If you were presented with a piece of meat that was ‘grown’ in a lab, would you eat it? It might sound unappealing, but after considering the effects it could have on the environment you might just change your mind…
I like to eat meat, but I’m pretty conservative about my tastes. There are some things I just won’t eat, like rabbit.
I will happily acknowledge the hypocrisy of this position. After all, if I’m happy to eat Shaun the Sheep, why do I baulk at Bambi or Peter Rabbit? I guess it’s just what I’m used to.
After all, in some parts of the world it’s perfectly normal to eat parts of animals we tend to throw away. Eyeballs, testicles, brains. Just the thought makes me shudder. But not enough to turn me off meat completely.
I also try to buy high welfare meat, dairy and eggs, from supermarkets I believe have more sustainable standards for livestock. I’ve had many discussions about this with friends who don’t eat meat, and I’m happy with where I stand on the meat issue.
Well I thought I was. Then I read about lab-grown meat. And to be honest, my first thought was “Ewwwww”!
Why is ‘lab-grown’ meat being developed?
In vitro meat – also known as cultured or fake meat – takes real meat cells and grows them in lab dishes. As the Guardian recently reported, the process is in its infancy, but it’s a concept that may well become reality.
Recent research from Oxford and Amsterdam Universities shows that lab-grown meat is more efficient and environmentally friendly than standard practices of raising and slaughtering animals.
This backs up evidence from the Royal Society in 2010, which said artificial meat could be necessary to feed an ever-growing demand without destroying the environment. Since 1961, demand for meat has grown massively, with countries like China showing the biggest growth, and large quantities of agricultural land goes on growing feed for livestock.
Is this the future of food?
So if the current situation is not sustainable in the long-term, what options do we have?

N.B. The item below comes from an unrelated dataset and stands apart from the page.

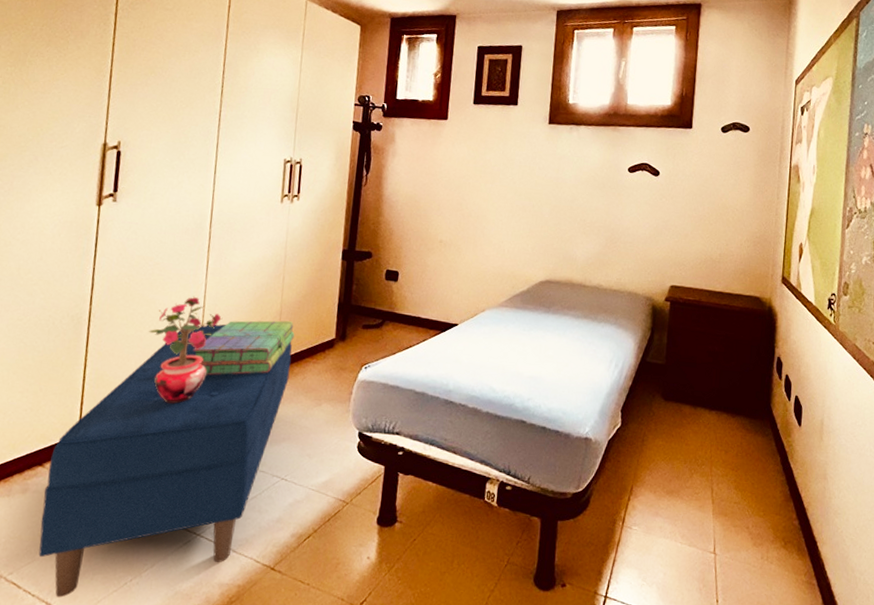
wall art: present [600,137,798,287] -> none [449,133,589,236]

Other than all becoming vegetarians, which could be healthier (but that’s another discussion).
We’re not going to be seeing any of the stuff on supermarket shelves tomorrow. At the moment the technology is still new. But it’s coming. And not everyone is repulsed by the idea.
Would you eat artificial meat? After all, it’s just protein, and if it tastes the same, why not? And if you’re vegetarian, would this mean there’s no longer an ethical problem of eating meat?